◆ **TUGAS 1**: Ulangi seluruh teks tentang hutan mangrove persis sama, kata demi kata.
◆ **TUGAS 2**: Salin persis baris-baris catatan mulai dari baris pertama catatan dan berakhir pada baris yang memuat "к категории тяжкого вреда здоровья.", termasuk kedua ujungnya. Jangan tulis baris lain selain itu.

◆ **TEKS HASIL EKSTRAKSI**:
Gambar 1.2 Peranan hutan mangrove dilihat dari aspek
perikanan
Berdasarkan
gambar di atas, menunjukkan bahwa Serasah yang merupakan hasil tumbuhan
mangrove merupakan sumber utama karbon dan nitrogen yang sangat diperlukan oleh
ekosistem mangrove itu sendiri, maupun ekosistem perairan di sekitar hutan
mangrove. Selanjutnya serasah mengalami pembusukan oleh detritus jika memang
sudah mati dan pada akhirnya menjadi sumber makanan bagi ikan-ikan yang berada
di ekosistem tersebut. Selain itu, akar dan batang tumbuhan mangrove juga tak
kalah pentingnya bagi keberadaan flora maupun fauna yang menjadikan mangrove sebagai
habitatnya.
C.
Faktor-
Faktor Penyebab Kerusakan Hutan Mangrove
Beberapa
tahun terakhir ini, khususnya di Pulau Jawa hutan mangrove dijadikan sasaran
manusia untuk dijadikan berbagai macam aktivitas, baik itu secara langsung
maupun tidak langsung. Berkaitan dengan kepentingan dan kelestarian daerah
perairan pesisir, pengrusakan atau pengurangan areal hutan mangrove mempunyai
dampak terhadap beberapa komponen yang pada akhimya semua biota yang hidup di
perairan sekitar hutan mangrove tersebut akan punah.

◆ **DATA TUGAS**:
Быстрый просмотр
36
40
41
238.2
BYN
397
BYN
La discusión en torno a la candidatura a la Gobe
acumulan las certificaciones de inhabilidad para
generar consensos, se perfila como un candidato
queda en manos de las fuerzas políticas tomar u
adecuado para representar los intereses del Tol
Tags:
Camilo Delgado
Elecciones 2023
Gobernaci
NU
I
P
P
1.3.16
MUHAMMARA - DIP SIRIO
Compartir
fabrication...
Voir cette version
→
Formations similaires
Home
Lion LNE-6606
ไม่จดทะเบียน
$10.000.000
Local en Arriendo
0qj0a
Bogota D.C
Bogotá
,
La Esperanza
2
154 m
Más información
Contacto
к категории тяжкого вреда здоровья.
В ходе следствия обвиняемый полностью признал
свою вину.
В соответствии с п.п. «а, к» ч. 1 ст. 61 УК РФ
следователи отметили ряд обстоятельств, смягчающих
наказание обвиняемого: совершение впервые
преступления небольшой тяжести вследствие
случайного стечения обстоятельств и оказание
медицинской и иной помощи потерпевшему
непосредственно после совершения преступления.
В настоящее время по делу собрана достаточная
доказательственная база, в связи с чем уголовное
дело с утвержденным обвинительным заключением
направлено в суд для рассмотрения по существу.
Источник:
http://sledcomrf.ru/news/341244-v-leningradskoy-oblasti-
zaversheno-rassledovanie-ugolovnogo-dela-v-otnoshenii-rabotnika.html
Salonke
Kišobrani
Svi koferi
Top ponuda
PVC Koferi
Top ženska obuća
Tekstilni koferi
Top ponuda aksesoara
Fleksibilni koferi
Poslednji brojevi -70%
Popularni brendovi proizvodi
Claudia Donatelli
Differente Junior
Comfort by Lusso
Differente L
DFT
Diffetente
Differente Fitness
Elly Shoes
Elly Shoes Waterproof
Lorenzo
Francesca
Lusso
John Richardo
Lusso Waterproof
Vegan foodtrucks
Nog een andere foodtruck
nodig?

◆ **JAWABAN 1**:
Gambar 1.2 Peranan hutan mangrove dilihat dari aspek
perikanan
Berdasarkan
gambar di atas, menunjukkan bahwa Serasah yang merupakan hasil tumbuhan
mangrove merupakan sumber utama karbon dan nitrogen yang sangat diperlukan oleh
ekosistem mangrove itu sendiri, maupun ekosistem perairan di sekitar hutan
mangrove. Selanjutnya serasah mengalami pembusukan oleh detritus jika memang
sudah mati dan pada akhirnya menjadi sumber makanan bagi ikan-ikan yang berada
di ekosistem tersebut. Selain itu, akar dan batang tumbuhan mangrove juga tak
kalah pentingnya bagi keberadaan flora maupun fauna yang menjadikan mangrove sebagai
habitatnya.
C.
Faktor-
Faktor Penyebab Kerusakan Hutan Mangrove
Beberapa
tahun terakhir ini, khususnya di Pulau Jawa hutan mangrove dijadikan sasaran
manusia untuk dijadikan berbagai macam aktivitas, baik itu secara langsung
maupun tidak langsung. Berkaitan dengan kepentingan dan kelestarian daerah
perairan pesisir, pengrusakan atau pengurangan areal hutan mangrove mempunyai
dampak terhadap beberapa komponen yang pada akhimya semua biota yang hidup di
perairan sekitar hutan mangrove tersebut akan punah.

◆ **JAWABAN 2**:
Быстрый просмотр
36
40
41
238.2
BYN
397
BYN
La discusión en torno a la candidatura a la Gobe
acumulan las certificaciones de inhabilidad para
generar consensos, se perfila como un candidato
queda en manos de las fuerzas políticas tomar u
adecuado para representar los intereses del Tol
Tags:
Camilo Delgado
Elecciones 2023
Gobernaci
NU
I
P
P
1.3.16
MUHAMMARA - DIP SIRIO
Compartir
fabrication...
Voir cette version
→
Formations similaires
Home
Lion LNE-6606
ไม่จดทะเบียน
$10.000.000
Local en Arriendo
0qj0a
Bogota D.C
Bogotá
,
La Esperanza
2
154 m
Más información
Contacto
к категории тяжкого вреда здоровья.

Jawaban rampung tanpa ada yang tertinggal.